Required work> Find the string "index" in the records and copy each line where it occurs.

*** Source records Section Begins ***

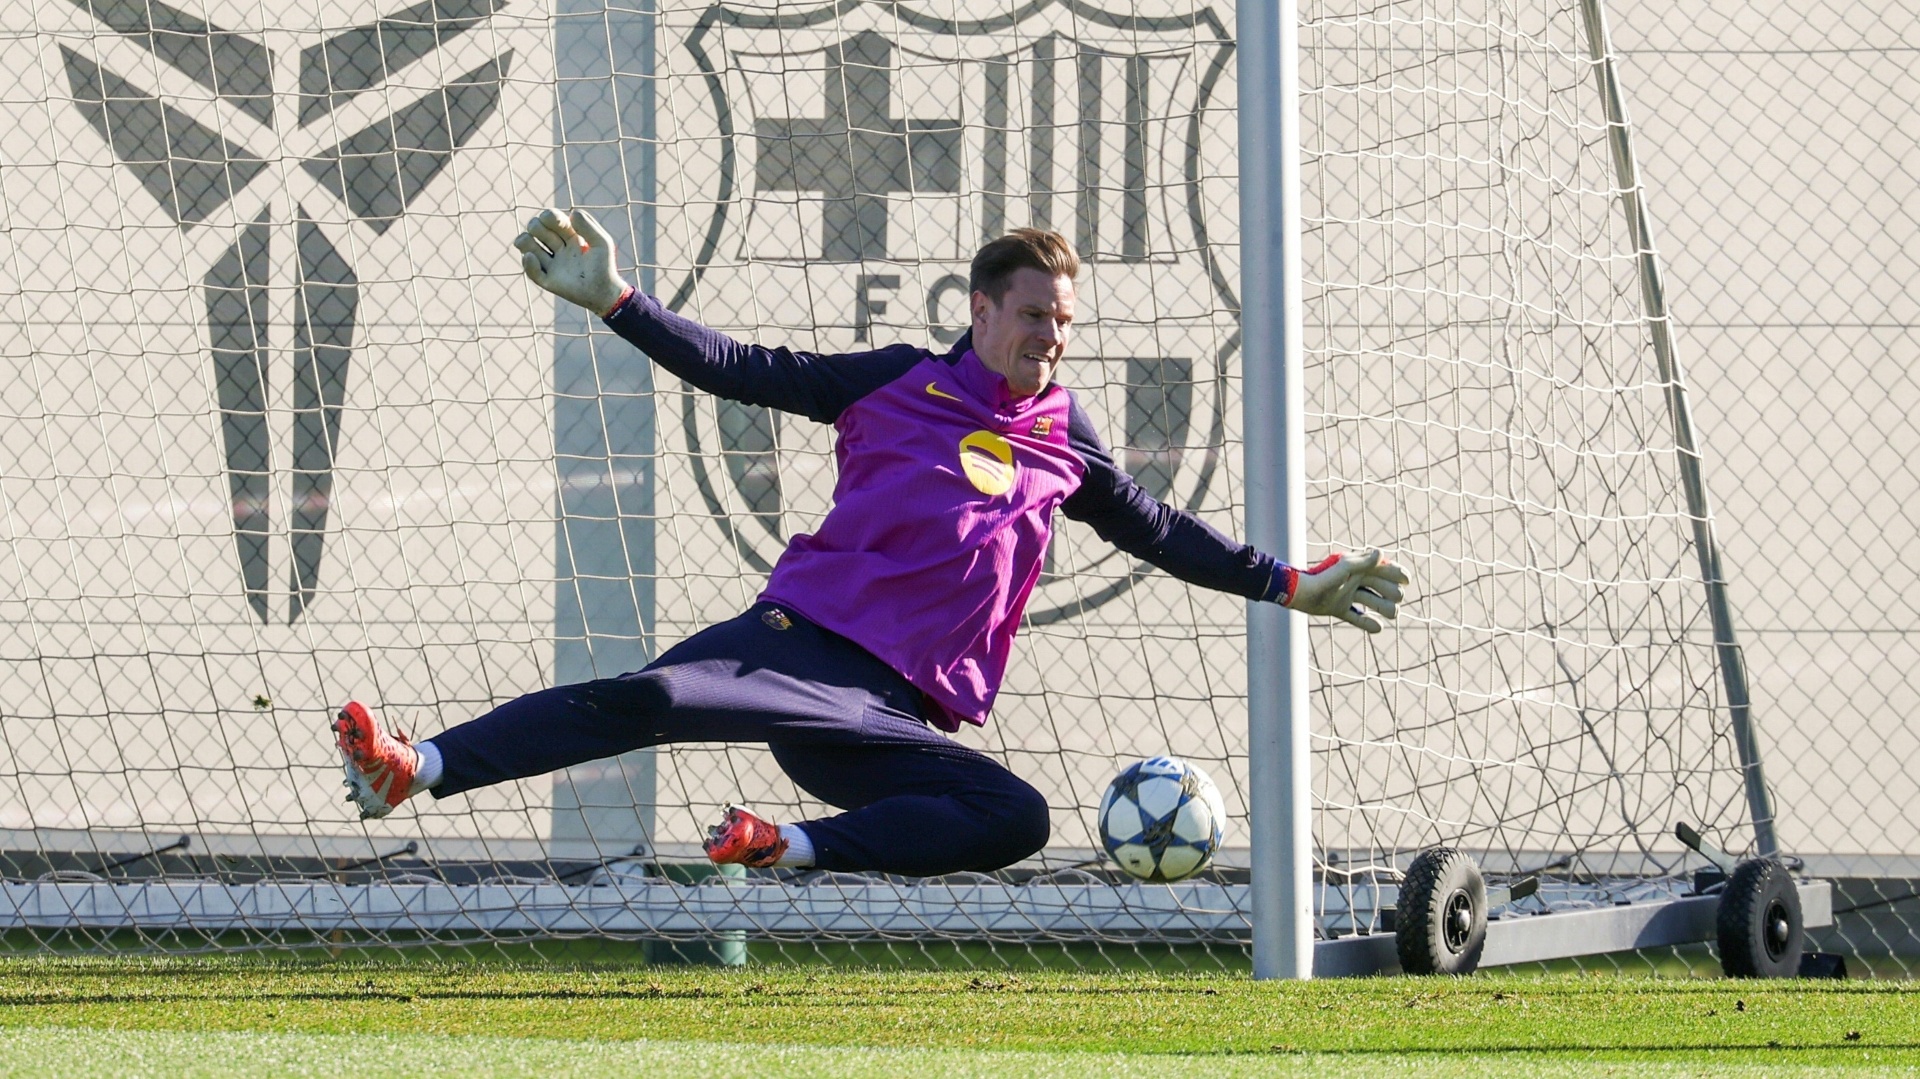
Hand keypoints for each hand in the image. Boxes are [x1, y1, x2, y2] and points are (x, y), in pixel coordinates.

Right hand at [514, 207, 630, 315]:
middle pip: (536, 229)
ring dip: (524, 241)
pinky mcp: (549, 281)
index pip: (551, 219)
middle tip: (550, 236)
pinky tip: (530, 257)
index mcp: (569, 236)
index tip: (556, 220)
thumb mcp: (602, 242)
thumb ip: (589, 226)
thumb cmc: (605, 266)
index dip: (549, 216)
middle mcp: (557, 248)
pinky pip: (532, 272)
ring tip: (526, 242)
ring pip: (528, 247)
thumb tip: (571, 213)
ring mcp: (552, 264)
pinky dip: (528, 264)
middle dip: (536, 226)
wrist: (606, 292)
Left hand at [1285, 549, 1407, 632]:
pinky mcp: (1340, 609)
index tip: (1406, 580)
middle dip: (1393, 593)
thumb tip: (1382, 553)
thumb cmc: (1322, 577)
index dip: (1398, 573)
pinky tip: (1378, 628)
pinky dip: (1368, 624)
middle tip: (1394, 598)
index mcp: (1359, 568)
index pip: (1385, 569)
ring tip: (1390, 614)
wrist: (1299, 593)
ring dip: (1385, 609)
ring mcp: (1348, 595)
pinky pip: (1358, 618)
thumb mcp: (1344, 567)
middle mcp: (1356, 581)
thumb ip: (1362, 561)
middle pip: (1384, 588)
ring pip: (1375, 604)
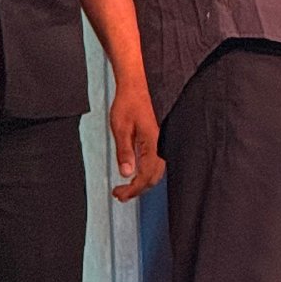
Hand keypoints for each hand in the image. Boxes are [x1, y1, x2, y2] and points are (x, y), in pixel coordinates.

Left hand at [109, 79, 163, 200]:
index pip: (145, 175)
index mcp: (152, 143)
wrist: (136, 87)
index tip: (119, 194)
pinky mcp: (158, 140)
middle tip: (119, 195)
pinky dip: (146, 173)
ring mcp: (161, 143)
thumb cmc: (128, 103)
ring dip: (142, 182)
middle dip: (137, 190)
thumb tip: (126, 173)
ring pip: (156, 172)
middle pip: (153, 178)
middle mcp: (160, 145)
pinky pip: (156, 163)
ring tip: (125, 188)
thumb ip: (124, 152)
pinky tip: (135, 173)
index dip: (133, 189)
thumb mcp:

*** Source records Section Ends ***

Result for this task>
index pip: (551, 219)
index mcp: (569, 236)
index tip: (556, 220)
index dip: (549, 216)
index tip: (1406, 580)
index dip: (1398, 573)
index mcp: (1359, 568)
index pip: (1385, 569)
index pip: (145, 175)
index mcp: (152, 143)
index tip: (119, 194)
index dip: (133, 189)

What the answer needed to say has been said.